>>>>>

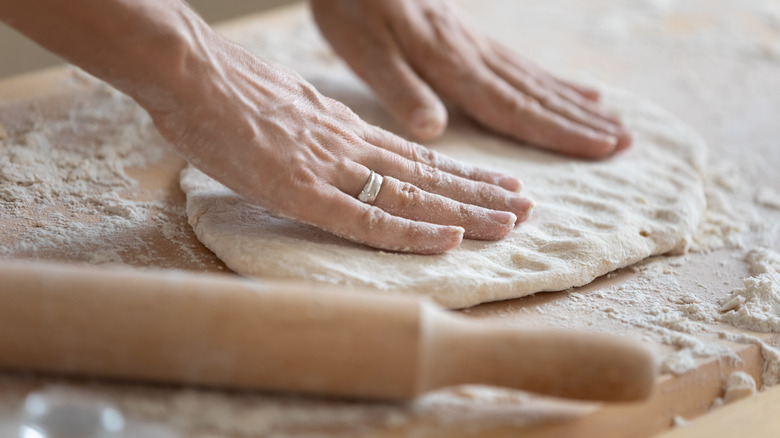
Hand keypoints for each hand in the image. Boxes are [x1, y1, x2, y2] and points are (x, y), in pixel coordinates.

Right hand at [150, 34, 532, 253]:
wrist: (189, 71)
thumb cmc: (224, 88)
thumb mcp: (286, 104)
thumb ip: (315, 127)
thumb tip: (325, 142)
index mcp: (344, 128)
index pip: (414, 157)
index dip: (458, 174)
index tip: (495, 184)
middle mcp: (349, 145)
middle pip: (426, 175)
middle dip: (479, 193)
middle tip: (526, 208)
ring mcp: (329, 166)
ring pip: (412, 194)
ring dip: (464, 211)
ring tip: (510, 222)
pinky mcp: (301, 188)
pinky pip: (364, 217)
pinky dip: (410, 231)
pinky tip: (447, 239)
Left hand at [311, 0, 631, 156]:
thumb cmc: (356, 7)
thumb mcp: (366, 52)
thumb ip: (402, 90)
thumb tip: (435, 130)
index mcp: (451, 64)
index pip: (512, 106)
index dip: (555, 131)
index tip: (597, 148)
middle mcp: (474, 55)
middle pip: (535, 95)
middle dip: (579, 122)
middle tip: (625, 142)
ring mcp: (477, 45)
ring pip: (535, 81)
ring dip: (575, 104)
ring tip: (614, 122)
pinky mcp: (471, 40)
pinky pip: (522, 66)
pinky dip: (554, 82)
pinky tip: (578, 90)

<<<<<
>>>>>

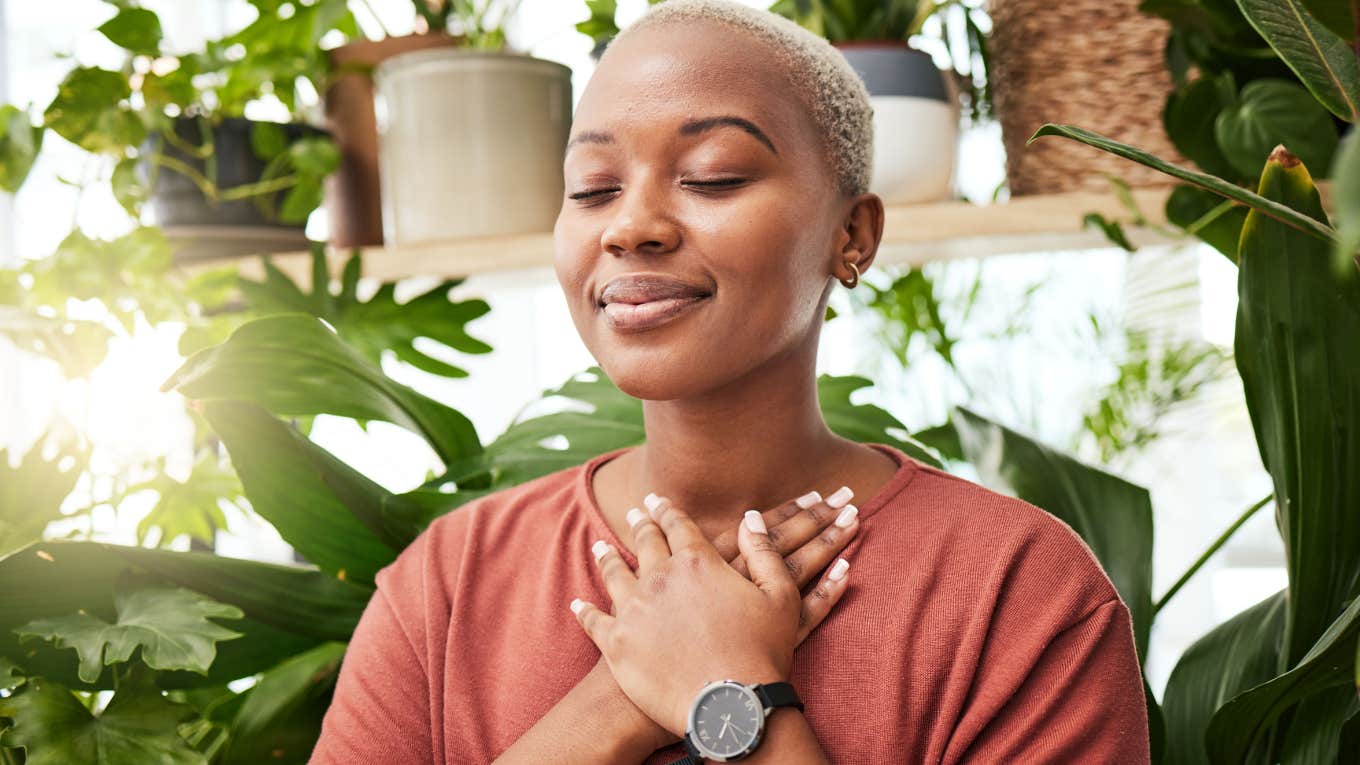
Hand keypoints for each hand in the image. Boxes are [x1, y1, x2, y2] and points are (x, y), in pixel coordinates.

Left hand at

<<<<<
>>>>>

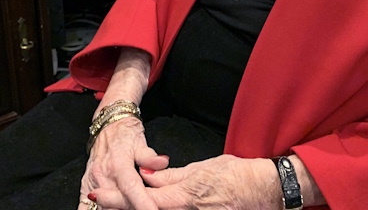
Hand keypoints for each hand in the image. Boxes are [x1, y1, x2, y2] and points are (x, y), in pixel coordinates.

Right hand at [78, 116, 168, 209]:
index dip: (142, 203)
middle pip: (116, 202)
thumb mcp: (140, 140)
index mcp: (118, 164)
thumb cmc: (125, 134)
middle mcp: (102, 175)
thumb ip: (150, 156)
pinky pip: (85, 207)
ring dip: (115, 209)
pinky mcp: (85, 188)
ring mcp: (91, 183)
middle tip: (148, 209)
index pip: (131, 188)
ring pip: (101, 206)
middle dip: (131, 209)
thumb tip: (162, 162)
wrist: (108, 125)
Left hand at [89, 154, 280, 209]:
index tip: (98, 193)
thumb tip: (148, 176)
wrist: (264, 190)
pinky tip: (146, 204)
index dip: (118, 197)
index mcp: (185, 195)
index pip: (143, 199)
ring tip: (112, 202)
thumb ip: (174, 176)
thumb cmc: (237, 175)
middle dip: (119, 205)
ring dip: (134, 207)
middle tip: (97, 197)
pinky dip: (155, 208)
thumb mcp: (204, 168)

<<<<<

WHAT YOU HAVE TO DO: Look back at the entries above. Retype the line with "index tip: (98, 193)", the line with "thumb mcp: (204, 168)", and all lines in between.

TASK OUTPUT:
index tip: (98, 193)
thumb tip: (148, 176)
wrist: (264, 190)
pinky tip: (146, 204)
index dip: (118, 197)
index mcp: (185, 195)
index pip: (143, 199)
ring tip: (112, 202)
thumb ip: (174, 176)
thumb cmc: (237, 175)
middle dip: (119, 205)
ring dip: (134, 207)
middle tip: (97, 197)
pinky dip: (155, 208)
thumb mcp: (204, 168)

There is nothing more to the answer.